きっかけは、中学生の頃左腕のエースと言われていた新浦投手が投げるのを見て、まさに一目惚れしちゃったんです。
その頃の巨人のエースが小林繁投手でした。
だから、リアルタイムでず~っと見ていた方なんです。
あのスリムな体とサイドスローがとても美しいフォームでしたね。
さすがに、昨日亡くなったとの一報を聞いたときにはショックでした。
powaroさん
いつもコメントありがとうございます。
新浦投手、懐かしいですね。
いつも汗びっしょりだったような…。
私は、小林繁投手ファンの巨人ファンでした。あの日以来ずっと阪神ファンです。引退して以来、あまり動向がわからぬまま、それでもいつもきになってました。

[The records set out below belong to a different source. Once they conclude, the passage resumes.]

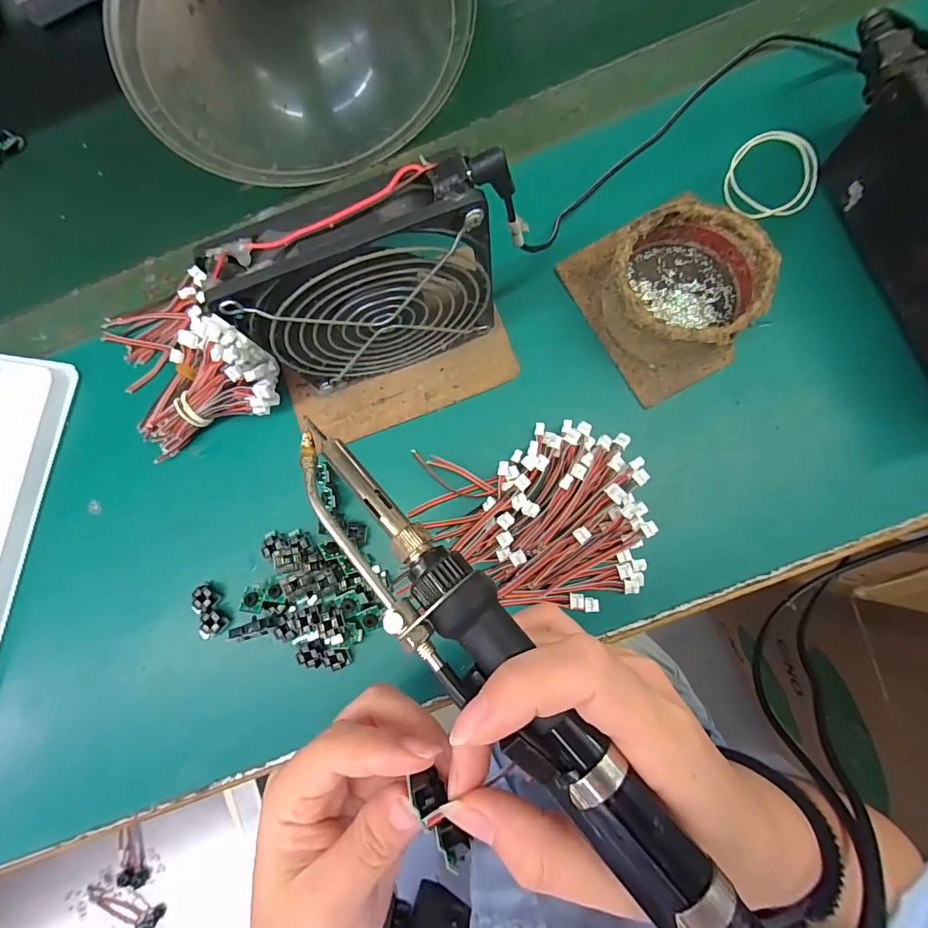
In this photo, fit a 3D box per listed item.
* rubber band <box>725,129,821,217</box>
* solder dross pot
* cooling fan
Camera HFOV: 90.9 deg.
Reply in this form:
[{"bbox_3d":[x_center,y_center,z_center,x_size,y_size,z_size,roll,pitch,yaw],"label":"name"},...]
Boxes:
[{"bbox_3d":[0.197,-0.184,0.291,0.053,0.004,0.060,16,85,6],"label":"rubber band"},{"bbox_3d":[0.127,-0.103,0.266,0.080,0.042,0.080,-1,83,4],"label":"solder dross pot"},{"bbox_3d":[-0.044,-0.082,0.235,0.116,0.128,0.026,-18,82,2],"label":"cooling fan"}]

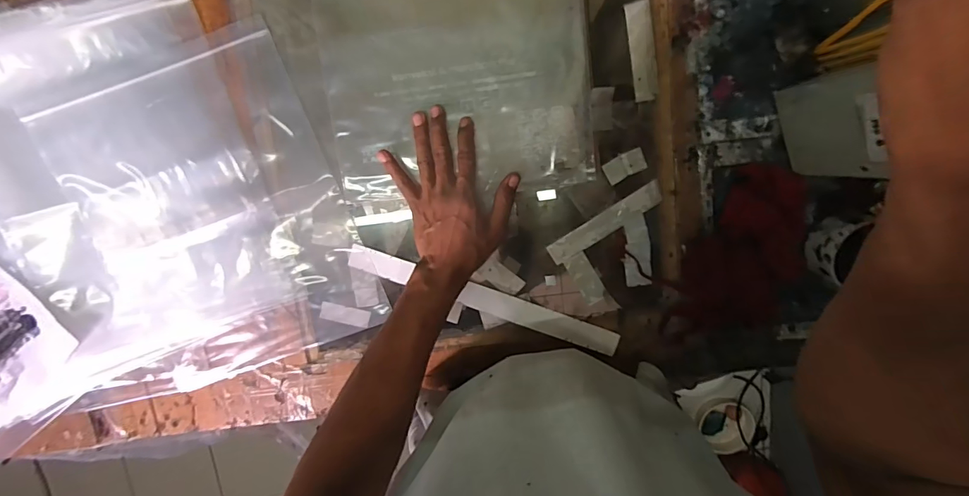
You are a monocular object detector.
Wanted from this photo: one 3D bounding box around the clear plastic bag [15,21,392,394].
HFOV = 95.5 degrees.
[{"bbox_3d":[-0.304,-0.032,0.504,0.289,0.025,0.356,-19,99,3],"label":"clear plastic bag"}]

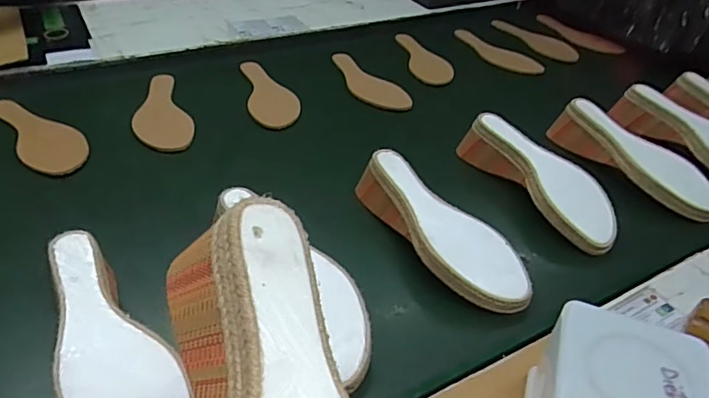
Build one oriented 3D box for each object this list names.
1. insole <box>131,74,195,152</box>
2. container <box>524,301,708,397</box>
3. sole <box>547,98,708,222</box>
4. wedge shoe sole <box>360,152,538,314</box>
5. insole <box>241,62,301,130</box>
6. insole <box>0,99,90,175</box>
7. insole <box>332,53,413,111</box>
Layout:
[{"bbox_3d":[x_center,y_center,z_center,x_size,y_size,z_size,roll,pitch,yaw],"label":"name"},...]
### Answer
[{"bbox_3d":[-0.298,-0.136,0.805,0.080,0.008,0.227,-13,40,-23],"label":"insole"},{"bbox_3d":[0.172,0.152,0.362,0.100,0.105,0.107,17,38,16],"label":"container"},{"bbox_3d":[0.381,-0.065,0.721,0.072,0.055,0.247,-16,41,-27],"label":"sole"},{"bbox_3d":[0.090,0.031,0.589,0.090,0.069,0.232,-16,41,-27],"label":"wedge shoe sole"},{"bbox_3d":[-0.139,-0.179,0.882,0.079,0.006,0.229,-5,37,-14],"label":"insole"},{"bbox_3d":[-0.438,-0.095,0.744,0.081,0.008,0.229,-25,45,-34],"label":"insole"},{"bbox_3d":[0.013,-0.210,0.936,0.070,0.011,0.230,-16,41,-27],"label":"insole"}]

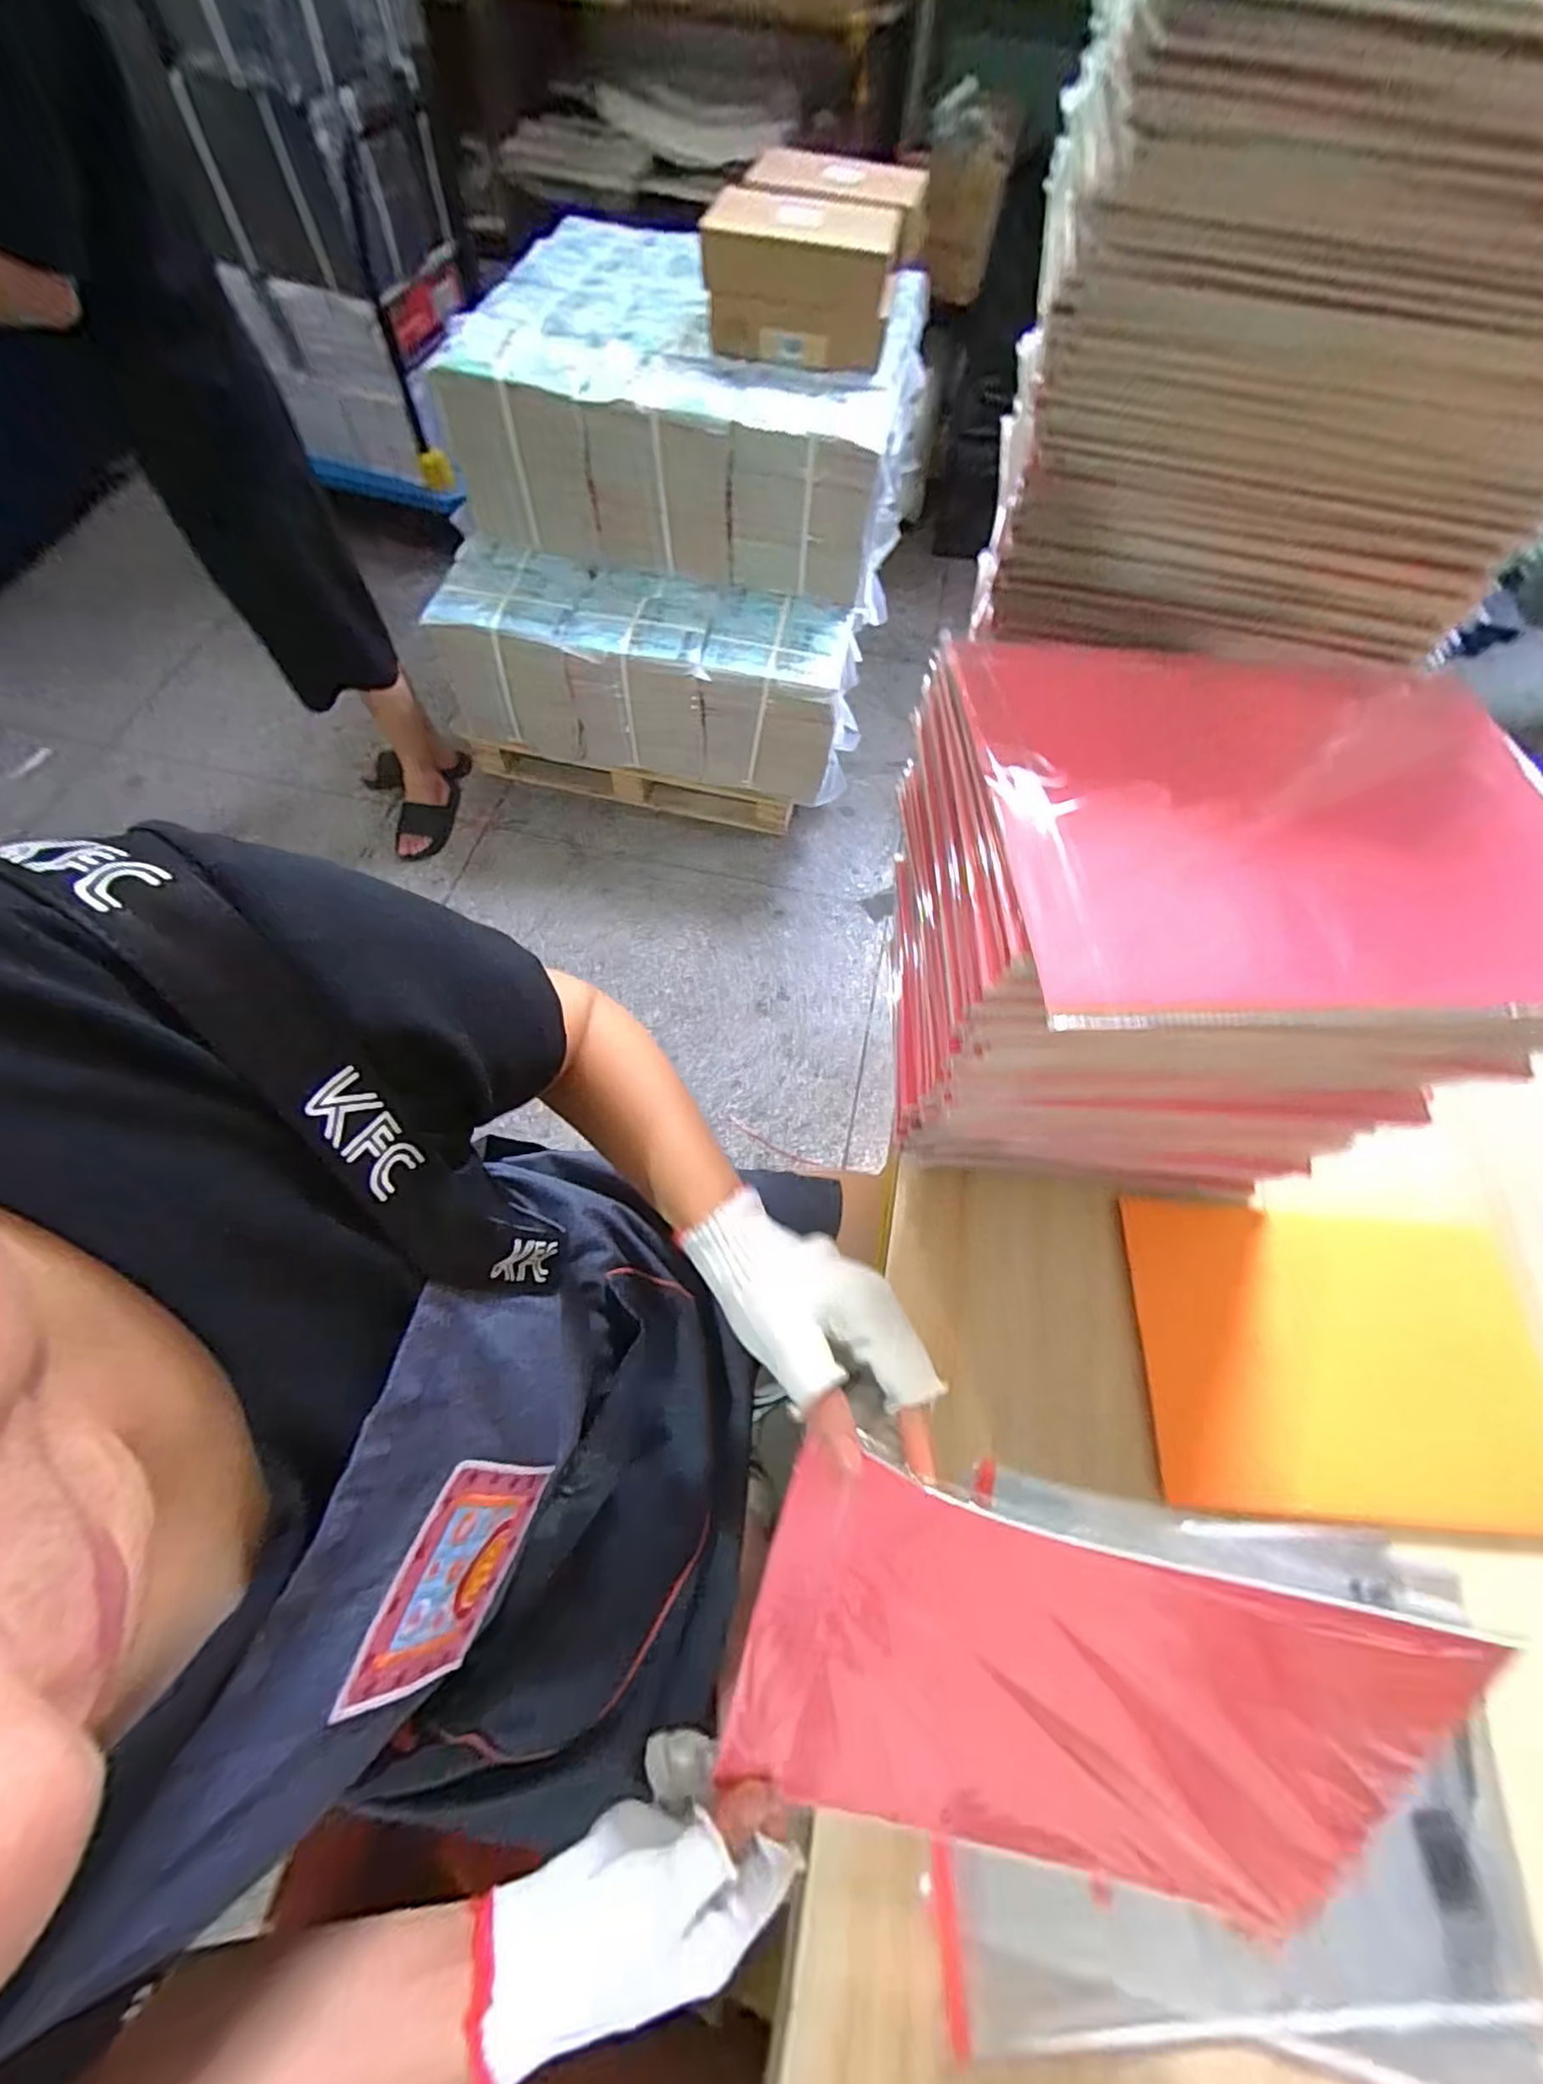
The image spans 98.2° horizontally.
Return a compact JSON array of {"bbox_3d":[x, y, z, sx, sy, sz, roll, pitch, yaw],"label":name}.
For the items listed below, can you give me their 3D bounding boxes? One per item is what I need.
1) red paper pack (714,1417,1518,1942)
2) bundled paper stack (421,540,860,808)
[{"bbox_3d":[0.131,0.310,0.311,0.285,0.018,0.197,11,100,8],"label":"red paper pack"},{"bbox_3d":[-0.273,-0.823,1.521,0.932,0.324,0.251,12,63,2],"label":"bundled paper stack"}]

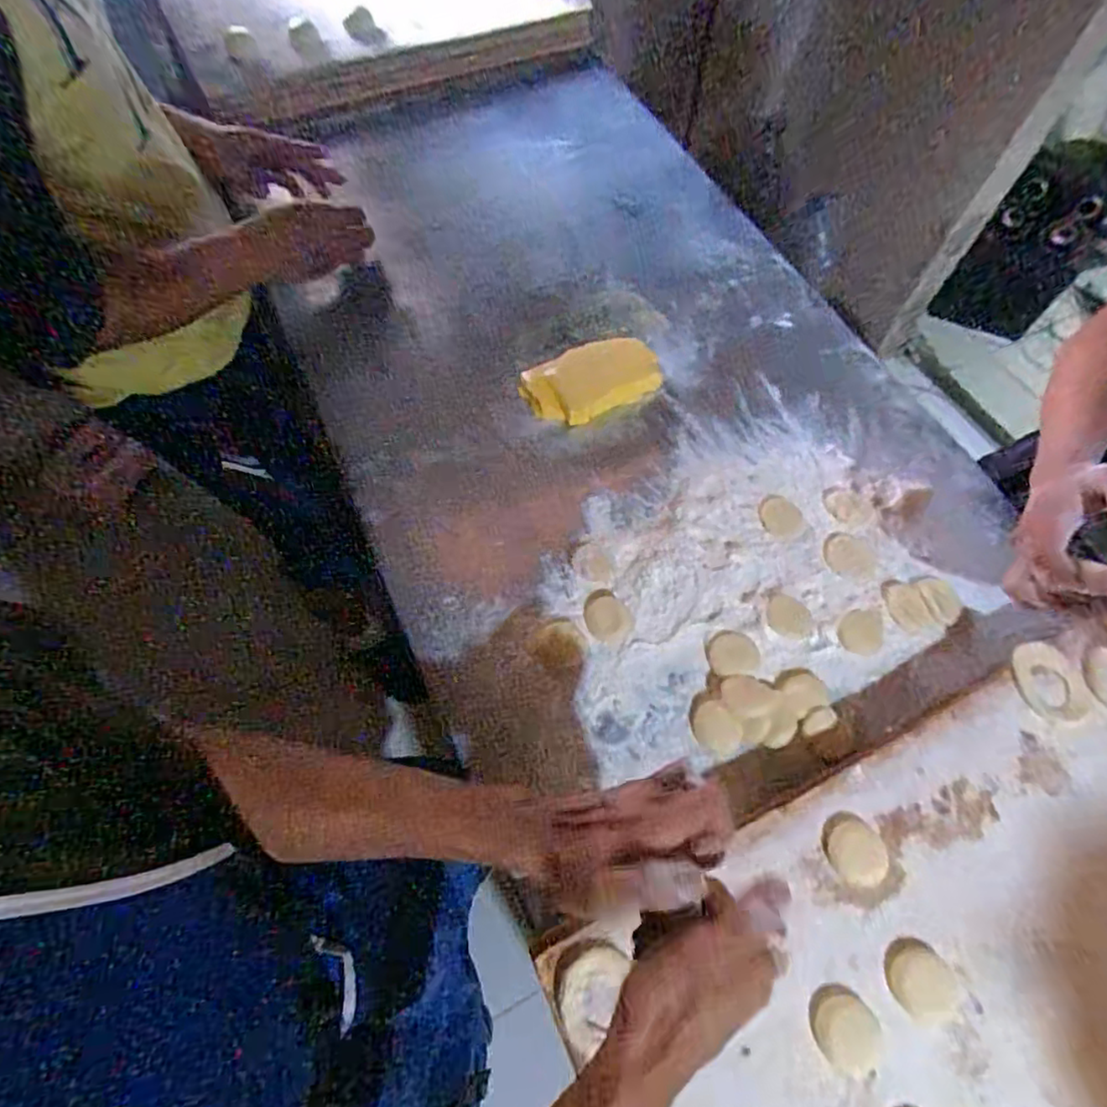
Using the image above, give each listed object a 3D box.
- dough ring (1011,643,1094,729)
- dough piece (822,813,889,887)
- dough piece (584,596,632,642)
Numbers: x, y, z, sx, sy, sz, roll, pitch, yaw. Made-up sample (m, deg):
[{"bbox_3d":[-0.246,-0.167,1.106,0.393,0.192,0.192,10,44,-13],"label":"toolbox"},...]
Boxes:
[{"bbox_3d":[0.422,0.110,0.537,0.061,0.008,0.070,1,63,-2],"label":"dough ring"},{"bbox_3d":[0.225,0.221,0.474,0.041,0.006,0.049,-24,66,-15],"label":"dough piece"},{"bbox_3d":[0.051,0.062,0.599,0.038,0.011,0.044,-32,69,-18],"label":"dough piece"}]

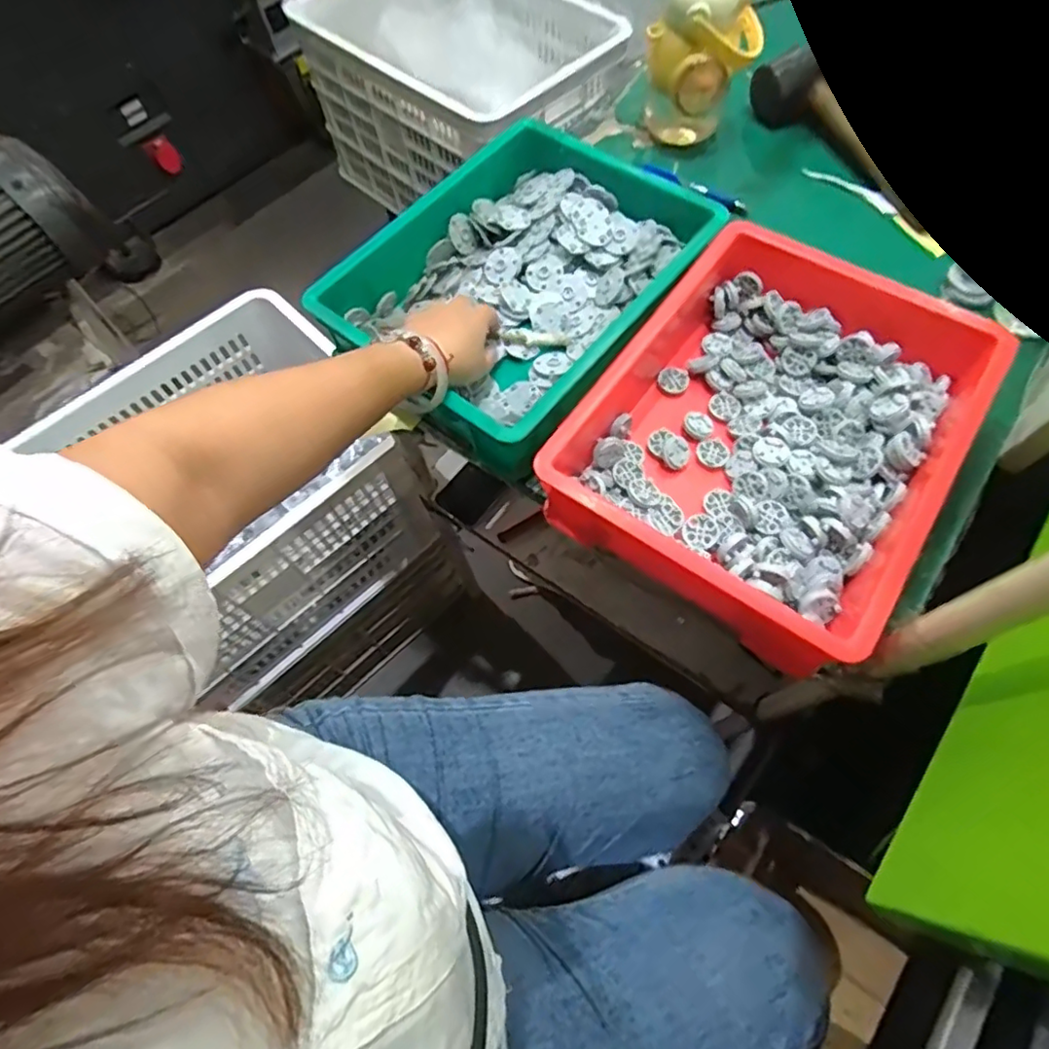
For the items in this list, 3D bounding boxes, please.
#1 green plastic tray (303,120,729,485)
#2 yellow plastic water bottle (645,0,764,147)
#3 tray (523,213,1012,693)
[{"bbox_3d":[0.004,-0.251,0.613,0.277,0.082,0.368,33,70,17],"label":"green plastic tray"},{"bbox_3d":[0.203,-0.542,0.694,0.108,0.171,0.088,38,72,18],"label":"yellow plastic water bottle"},{"bbox_3d":[0.218,-0.093,0.526,0.267,0.088,0.358,31,70,16],"label":"tray"}]

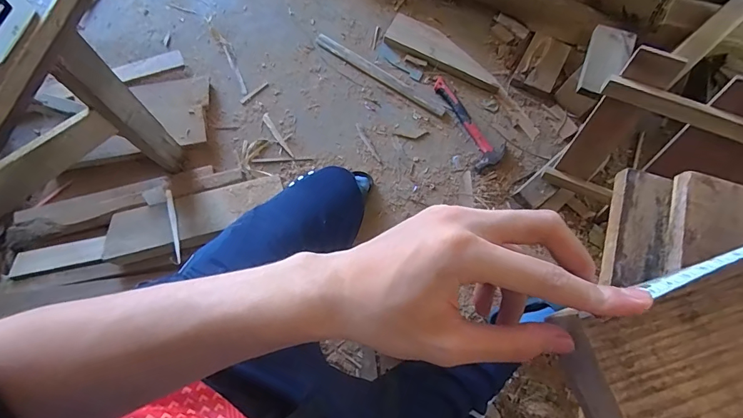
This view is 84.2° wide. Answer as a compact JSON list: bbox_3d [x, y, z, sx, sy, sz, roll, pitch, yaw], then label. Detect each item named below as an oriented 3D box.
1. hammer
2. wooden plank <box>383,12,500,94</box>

近鉄時代は、外国で生活していたためか、全くコーチをしていたことを知りませんでした。そのころの活躍を知っておきたかった、そんな気持ちででいました。
この絵とエピソードに、とっても感激しました。
今回も、外国にいる間にニュースを知り、日本でのニュースを見たくてたまりませんでした。ひとつでも多くのエピソードを知りたくて、検索をしていました。
ありがとうございました。
naoさん
私も、あの石を投げている人が本当に小林投手だとわかったときには、その美しいフォームが健在であった事を心からうれしく思ったのですが 、…残念です。
どこかにあのユニクロのCMの動画ないかなあ。